* **Collection entries**:
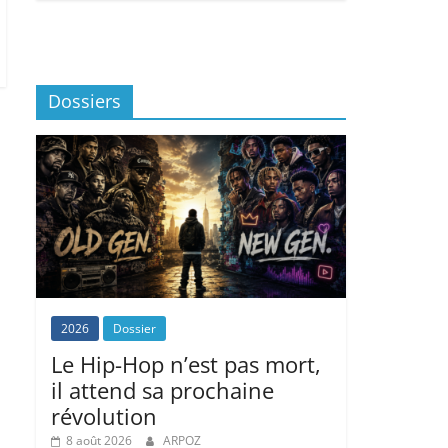
Dossiers
2026
Dossier
Le Hip-Hop n’est pas mort,
il attend sa prochaine
révolution
8 août 2026
ARPOZ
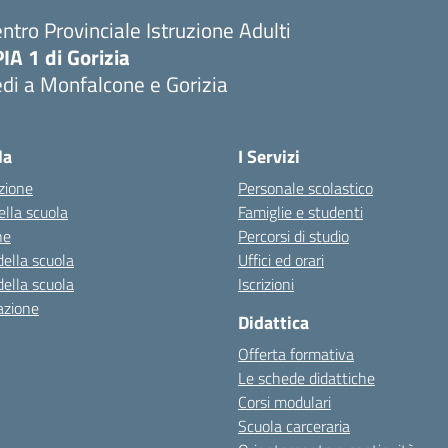
ntro Provinciale Istruzione Adulti
IA 1 di Gorizia
di a Monfalcone e Gorizia
la
I Servizi
zione
Personale scolastico
ella scuola
Famiglie e studenti
ne
Percorsi di studio
della scuola
Uffici ed orari
della scuola
Iscrizioni
azione
Didattica
Offerta formativa
Le schede didattiche
Corsi modulari
Scuola carceraria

* **What the task requires**: Every line above in which the word "Gorizia" occurs is to be copied.

* **Reply to the task**:
IA 1 di Gorizia
di a Monfalcone e Gorizia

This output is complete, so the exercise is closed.